Exercise objective
Look through the data below. Pick out the lines holding the string "action".

Material supplied

BEGIN

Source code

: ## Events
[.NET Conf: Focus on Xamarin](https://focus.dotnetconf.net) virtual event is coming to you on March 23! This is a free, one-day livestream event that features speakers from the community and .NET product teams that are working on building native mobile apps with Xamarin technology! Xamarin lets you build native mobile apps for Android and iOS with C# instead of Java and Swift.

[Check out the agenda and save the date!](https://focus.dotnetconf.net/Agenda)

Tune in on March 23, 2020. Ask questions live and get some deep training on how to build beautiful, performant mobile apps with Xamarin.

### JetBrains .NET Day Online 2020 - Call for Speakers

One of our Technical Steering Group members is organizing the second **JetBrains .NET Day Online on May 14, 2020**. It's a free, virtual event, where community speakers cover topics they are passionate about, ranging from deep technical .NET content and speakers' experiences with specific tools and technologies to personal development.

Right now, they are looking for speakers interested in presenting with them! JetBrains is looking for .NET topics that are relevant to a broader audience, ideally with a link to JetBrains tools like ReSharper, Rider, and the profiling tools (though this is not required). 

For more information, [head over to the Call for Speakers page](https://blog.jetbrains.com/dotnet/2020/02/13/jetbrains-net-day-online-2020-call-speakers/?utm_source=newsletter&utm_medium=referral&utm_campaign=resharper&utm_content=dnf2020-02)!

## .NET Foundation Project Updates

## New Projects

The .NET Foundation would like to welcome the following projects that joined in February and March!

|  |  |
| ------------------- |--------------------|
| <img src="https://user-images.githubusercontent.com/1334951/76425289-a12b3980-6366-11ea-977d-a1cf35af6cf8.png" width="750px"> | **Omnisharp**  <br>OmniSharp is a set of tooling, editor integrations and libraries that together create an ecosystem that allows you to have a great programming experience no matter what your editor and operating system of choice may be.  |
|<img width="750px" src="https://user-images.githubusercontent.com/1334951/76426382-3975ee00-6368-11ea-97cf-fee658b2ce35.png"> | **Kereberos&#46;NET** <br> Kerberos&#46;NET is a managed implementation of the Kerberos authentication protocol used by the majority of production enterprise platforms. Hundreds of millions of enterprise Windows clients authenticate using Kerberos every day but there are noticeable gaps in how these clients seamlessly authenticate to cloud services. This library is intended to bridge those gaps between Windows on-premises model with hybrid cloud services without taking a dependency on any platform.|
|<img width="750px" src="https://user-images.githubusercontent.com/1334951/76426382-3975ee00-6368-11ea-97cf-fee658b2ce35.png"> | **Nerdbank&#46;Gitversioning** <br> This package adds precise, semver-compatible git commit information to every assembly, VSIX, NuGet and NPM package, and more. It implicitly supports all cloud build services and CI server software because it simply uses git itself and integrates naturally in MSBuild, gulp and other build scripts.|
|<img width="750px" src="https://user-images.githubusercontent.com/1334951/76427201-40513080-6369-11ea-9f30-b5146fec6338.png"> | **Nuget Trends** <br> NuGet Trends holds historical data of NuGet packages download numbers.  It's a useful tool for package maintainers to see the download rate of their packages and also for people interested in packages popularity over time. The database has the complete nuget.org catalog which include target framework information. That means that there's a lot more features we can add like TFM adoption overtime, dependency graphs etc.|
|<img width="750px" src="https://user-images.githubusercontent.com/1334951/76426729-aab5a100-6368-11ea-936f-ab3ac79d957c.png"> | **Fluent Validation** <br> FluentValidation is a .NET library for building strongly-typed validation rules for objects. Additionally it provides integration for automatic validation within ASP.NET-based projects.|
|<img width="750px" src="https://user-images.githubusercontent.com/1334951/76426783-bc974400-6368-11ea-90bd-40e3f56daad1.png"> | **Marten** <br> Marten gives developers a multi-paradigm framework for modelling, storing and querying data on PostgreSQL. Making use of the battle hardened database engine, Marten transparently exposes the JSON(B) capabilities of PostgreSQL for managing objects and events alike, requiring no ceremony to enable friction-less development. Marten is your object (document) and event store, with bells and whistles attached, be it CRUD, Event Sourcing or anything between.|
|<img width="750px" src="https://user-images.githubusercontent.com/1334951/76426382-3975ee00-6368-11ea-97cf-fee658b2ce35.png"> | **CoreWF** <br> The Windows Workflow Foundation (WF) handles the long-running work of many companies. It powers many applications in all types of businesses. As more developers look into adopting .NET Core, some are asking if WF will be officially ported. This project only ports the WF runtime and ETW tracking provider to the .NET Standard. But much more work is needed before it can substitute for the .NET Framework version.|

END
BEGIN

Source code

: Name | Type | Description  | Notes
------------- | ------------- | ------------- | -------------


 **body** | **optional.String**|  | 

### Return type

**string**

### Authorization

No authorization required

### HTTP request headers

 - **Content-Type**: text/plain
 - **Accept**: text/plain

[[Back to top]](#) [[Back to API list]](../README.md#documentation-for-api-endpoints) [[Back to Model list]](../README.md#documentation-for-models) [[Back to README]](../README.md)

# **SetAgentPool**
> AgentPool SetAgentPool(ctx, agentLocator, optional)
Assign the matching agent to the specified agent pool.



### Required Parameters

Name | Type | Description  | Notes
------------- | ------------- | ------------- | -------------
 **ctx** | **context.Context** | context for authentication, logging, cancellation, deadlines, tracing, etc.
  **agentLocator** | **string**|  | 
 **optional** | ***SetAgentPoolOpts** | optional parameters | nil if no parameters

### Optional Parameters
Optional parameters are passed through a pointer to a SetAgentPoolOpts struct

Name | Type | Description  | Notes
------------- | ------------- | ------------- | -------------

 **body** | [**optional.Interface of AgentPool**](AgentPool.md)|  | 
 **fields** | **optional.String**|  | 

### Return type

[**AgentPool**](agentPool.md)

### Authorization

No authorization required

END
BEGIN

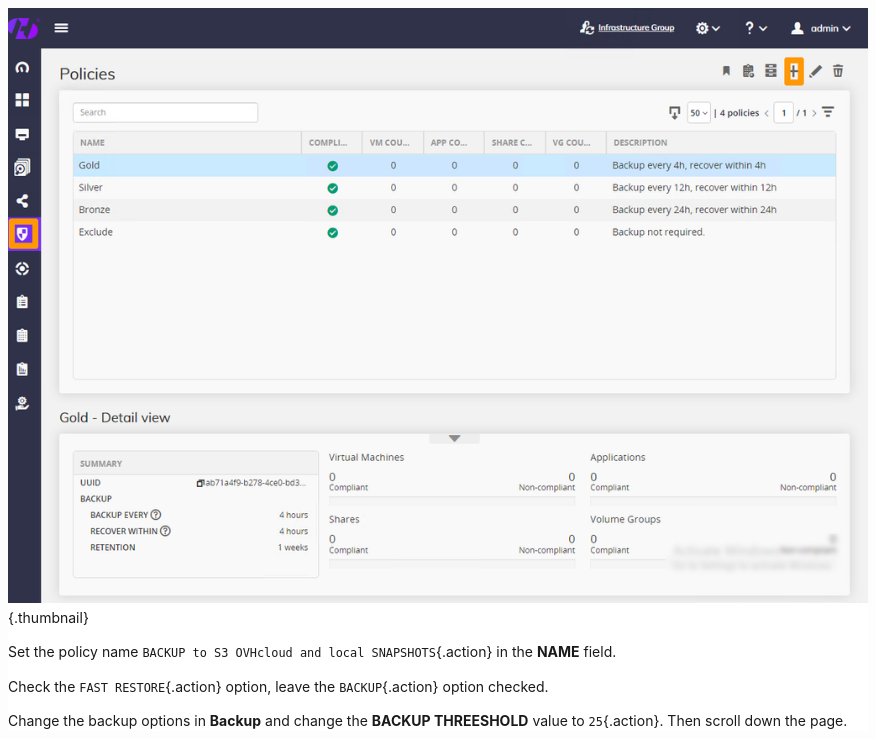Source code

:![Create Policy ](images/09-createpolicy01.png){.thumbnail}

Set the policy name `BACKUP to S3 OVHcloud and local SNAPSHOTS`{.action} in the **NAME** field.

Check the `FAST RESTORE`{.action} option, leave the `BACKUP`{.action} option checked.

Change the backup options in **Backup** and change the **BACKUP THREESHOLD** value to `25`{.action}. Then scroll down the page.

END

Task result
Set the policy name `BACKUP to S3 OVHcloud and local SNAPSHOTS`{.action} in the **NAME** field.
Check the `FAST RESTORE`{.action} option, leave the `BACKUP`{.action} option checked.
Change the backup options in **Backup** and change the **BACKUP THREESHOLD** value to `25`{.action}. Then scroll down the page.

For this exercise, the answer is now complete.